DOCUMENT SEGMENT:
The day before Giuliani appeared before the panel, one of his commissioners testified that he had opposed the decision to put what was widely known as “Rudy’s bunker” in a high-rise. But no one posed any embarrassing questions to the ex-mayor about the decision.

Asked about the chain of command during the emergency, Giuliani declared: “The line of authority is clear. The mayor is in charge. That’s why people elect the mayor.” He further insisted that “there was no problem of coordination on September 11” between the city’s fire and police departments.

During his meanderings on that day, however, Giuliani did little other than appear repeatedly before the television cameras. As for his claim about coordination between the police and firefighters, it was directly contradicted by the commission’s own draft report. The document cited evidence that lack of coordination “hampered the city’s ability to respond well in emergency situations.” It added: “We are unaware of any communications among” the heads of the police and fire departments on September 11.

The day before Giuliani appeared before the panel, his police and fire commissioners testified. Both of these men are now employees at Giuliani Partners, a firm that markets corporate security services.

Former police commissioner Bernard Kerik, who was elevated to the post from the rank of third-grade detective after serving as Giuliani’s bodyguard and chauffer during his 1993 mayoral election campaign, largely stonewalled the commission, telling panel members they should direct their questions to the current city administration. Kerik’s dog-like political loyalty earned him a short stint with the US occupation authorities in Iraq, where he headed the abortive effort to form an Iraqi police force.

Thomas Von Essen, the former fire commissioner, was named to that post after serving as president of the firefighters union and backing Giuliani’s candidacy. He was widely loathed by rank-and-file members of the fire department. Von Essen, like Kerik, offered testimony that was both obtuse and hostile.

The grotesque flattery with which the panel treated Giuliani provoked increasing disquiet and murmurs of protest within the audience. The frustration with the panel’s kid-gloves approach to the former mayor boiled over after Giuliani claimed that the deaths of at least 121 firefighters in the World Trade Center’s north tower—the second to be hit by a hijacked airliner—were the result of their “standing their ground” against terrorism and “interpreting an evacuation order the way a brave rescue worker would interpret an evacuation order, which is to first get the civilians out and then get yourself out.”

In Giuliani’s book Leadership, authored as part of his bid to cash in on the September 11 attacks, the ex-mayor advanced the same thesis somewhat more crudely, comparing the firefighters to a captain who elects to “go down with the ship.”

ENTRIES SHOWN:
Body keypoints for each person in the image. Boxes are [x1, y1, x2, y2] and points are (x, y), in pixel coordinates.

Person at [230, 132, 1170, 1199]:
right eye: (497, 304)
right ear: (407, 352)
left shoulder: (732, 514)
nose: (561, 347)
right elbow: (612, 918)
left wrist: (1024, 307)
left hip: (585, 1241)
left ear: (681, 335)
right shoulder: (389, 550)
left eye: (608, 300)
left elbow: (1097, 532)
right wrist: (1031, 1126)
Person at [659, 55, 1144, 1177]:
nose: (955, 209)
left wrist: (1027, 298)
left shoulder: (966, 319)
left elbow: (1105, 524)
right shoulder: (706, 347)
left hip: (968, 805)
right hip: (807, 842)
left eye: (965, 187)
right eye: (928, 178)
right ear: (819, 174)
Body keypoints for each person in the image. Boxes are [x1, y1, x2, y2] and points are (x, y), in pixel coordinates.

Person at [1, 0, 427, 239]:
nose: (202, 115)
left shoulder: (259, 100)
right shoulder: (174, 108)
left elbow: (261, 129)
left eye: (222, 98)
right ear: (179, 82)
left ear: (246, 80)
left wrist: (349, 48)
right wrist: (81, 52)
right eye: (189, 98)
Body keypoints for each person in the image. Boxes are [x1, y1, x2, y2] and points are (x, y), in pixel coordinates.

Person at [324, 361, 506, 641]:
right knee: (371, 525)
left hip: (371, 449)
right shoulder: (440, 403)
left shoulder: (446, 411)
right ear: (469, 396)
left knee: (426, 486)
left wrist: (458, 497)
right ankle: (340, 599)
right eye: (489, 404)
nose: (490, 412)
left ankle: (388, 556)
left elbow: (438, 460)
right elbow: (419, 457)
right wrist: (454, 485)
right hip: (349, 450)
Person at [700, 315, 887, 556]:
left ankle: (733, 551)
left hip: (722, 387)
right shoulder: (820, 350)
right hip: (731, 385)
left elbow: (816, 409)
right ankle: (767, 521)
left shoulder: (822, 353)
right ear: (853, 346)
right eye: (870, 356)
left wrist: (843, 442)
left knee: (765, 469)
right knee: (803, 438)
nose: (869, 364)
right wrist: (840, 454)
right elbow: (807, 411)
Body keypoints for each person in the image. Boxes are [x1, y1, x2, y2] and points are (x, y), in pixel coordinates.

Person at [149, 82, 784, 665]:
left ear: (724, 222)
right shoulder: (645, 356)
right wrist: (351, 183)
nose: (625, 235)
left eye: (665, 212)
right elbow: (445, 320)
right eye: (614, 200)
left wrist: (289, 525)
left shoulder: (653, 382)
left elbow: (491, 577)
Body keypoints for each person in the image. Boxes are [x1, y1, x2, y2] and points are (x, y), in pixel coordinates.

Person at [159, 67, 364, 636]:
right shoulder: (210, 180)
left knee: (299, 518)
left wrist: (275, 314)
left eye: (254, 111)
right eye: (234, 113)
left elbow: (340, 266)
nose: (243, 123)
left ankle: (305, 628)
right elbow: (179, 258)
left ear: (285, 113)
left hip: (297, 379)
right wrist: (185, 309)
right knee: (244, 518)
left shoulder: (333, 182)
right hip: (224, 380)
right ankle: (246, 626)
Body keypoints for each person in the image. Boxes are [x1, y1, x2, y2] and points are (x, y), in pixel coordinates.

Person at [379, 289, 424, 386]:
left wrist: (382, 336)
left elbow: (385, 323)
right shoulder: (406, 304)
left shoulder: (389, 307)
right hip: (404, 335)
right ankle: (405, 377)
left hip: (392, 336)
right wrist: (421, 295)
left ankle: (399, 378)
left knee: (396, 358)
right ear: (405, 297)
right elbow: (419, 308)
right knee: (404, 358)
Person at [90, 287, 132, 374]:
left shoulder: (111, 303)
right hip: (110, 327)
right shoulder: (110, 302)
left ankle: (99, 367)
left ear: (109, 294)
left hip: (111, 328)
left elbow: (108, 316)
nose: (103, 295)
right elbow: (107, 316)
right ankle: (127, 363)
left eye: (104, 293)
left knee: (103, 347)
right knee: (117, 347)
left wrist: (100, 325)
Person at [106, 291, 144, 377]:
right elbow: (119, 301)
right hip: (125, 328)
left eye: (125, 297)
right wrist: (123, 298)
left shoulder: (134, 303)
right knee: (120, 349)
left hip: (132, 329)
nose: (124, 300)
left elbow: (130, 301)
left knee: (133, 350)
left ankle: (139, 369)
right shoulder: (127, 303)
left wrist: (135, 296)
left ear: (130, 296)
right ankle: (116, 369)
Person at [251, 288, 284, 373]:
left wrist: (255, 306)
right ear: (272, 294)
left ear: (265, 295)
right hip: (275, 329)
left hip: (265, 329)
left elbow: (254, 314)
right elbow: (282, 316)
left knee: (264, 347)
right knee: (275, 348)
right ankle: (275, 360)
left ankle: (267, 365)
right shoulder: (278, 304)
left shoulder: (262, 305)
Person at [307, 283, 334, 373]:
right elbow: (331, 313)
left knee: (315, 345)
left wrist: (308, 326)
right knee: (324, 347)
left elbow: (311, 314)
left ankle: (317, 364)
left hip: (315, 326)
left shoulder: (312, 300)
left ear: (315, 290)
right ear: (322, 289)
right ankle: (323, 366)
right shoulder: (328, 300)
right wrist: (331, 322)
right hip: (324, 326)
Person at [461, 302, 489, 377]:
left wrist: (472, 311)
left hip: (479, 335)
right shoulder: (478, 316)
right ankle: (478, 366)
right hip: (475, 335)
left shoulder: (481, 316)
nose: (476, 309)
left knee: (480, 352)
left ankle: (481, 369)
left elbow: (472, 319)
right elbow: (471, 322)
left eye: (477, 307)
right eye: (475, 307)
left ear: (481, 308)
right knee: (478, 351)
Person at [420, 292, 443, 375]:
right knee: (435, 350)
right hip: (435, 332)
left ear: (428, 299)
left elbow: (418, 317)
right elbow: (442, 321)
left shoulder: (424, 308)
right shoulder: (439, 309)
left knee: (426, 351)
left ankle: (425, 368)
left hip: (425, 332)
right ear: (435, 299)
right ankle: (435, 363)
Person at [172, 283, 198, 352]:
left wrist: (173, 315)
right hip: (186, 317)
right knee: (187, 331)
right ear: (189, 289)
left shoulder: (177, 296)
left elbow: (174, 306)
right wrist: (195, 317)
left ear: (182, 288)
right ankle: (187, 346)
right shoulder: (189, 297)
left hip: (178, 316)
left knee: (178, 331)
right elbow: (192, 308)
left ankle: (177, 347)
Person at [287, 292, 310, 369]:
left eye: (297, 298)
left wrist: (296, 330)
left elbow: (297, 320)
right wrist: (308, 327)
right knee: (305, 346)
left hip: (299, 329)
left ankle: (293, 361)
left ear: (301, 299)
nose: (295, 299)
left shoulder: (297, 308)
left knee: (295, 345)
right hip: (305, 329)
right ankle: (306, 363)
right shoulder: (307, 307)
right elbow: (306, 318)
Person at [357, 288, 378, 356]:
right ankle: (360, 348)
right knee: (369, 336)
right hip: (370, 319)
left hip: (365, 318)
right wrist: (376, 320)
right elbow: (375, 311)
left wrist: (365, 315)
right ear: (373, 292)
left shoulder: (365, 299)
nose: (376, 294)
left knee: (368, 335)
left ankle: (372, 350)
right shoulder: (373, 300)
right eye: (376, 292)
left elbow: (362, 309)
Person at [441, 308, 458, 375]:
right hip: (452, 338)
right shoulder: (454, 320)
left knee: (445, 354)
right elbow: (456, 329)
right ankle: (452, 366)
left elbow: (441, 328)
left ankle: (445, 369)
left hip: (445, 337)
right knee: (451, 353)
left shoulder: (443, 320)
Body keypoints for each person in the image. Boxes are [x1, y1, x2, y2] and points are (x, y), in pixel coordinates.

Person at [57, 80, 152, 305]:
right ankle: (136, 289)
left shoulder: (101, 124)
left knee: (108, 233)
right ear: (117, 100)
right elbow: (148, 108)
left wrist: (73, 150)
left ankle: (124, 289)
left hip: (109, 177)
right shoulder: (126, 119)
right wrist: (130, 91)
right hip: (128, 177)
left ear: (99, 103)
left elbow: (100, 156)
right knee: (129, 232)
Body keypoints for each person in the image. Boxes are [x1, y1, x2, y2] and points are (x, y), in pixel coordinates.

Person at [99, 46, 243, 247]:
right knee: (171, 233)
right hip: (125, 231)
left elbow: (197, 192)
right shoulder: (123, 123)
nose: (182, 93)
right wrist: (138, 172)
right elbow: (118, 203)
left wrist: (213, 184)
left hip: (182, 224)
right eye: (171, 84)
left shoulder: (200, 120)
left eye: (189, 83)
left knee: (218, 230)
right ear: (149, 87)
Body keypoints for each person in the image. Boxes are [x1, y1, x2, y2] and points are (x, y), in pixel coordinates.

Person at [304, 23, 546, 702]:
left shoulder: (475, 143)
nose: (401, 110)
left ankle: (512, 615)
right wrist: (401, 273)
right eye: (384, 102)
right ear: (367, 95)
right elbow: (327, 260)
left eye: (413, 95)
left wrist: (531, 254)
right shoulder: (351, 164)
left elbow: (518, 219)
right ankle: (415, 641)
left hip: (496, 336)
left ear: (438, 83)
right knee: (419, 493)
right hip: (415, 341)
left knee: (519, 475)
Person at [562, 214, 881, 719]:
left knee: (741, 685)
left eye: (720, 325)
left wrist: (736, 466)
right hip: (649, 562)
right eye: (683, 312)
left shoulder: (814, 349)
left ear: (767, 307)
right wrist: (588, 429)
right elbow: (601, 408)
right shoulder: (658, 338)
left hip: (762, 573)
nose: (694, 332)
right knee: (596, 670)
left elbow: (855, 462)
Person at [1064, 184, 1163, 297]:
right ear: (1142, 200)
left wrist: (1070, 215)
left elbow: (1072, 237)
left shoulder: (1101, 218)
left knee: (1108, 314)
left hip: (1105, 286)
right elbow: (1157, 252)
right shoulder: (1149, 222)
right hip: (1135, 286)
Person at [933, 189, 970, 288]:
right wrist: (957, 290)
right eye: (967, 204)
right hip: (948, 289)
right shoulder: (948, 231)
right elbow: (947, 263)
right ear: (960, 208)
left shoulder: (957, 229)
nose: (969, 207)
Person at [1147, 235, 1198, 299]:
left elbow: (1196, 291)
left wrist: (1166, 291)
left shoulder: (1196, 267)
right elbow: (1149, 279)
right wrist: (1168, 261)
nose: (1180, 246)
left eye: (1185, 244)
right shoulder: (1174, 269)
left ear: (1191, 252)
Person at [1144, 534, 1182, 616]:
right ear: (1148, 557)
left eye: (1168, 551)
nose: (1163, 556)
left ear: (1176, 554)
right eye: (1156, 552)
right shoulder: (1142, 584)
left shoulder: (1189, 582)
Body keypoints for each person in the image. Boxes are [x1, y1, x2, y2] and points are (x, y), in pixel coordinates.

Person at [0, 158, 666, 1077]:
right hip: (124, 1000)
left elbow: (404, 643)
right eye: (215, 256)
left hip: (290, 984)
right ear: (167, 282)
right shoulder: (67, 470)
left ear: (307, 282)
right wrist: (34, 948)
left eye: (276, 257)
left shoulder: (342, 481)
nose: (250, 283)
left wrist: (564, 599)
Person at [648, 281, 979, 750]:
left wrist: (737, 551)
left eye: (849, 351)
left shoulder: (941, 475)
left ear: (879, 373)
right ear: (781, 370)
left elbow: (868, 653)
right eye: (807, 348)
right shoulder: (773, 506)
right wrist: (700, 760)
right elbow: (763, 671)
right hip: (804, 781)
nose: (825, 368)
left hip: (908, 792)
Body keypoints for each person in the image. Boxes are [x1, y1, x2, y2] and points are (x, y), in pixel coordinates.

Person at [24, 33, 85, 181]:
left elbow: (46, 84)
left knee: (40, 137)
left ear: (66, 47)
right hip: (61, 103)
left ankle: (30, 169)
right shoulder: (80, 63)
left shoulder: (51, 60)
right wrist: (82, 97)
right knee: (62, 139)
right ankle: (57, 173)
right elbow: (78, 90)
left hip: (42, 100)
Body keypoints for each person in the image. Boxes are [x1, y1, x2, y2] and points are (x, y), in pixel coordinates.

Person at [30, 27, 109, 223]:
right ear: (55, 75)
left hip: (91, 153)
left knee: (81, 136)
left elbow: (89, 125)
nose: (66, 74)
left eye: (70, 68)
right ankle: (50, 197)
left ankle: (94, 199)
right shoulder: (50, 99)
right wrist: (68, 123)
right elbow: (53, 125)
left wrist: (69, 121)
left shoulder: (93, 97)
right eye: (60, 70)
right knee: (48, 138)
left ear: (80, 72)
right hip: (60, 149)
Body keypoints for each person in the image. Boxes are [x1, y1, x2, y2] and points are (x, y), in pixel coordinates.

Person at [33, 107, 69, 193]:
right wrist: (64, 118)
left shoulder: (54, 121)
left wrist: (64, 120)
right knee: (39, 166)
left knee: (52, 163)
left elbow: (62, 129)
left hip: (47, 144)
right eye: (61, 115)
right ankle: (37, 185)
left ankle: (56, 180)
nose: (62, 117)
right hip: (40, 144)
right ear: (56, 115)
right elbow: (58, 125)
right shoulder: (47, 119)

PROBLEM TO SOLVE:
In the text on Giuliani's testimony before the panel, which firm now employs his former police and fire commissioners?

EXERCISE RESPONSE:
Giuliani Partners, a firm that markets corporate security services.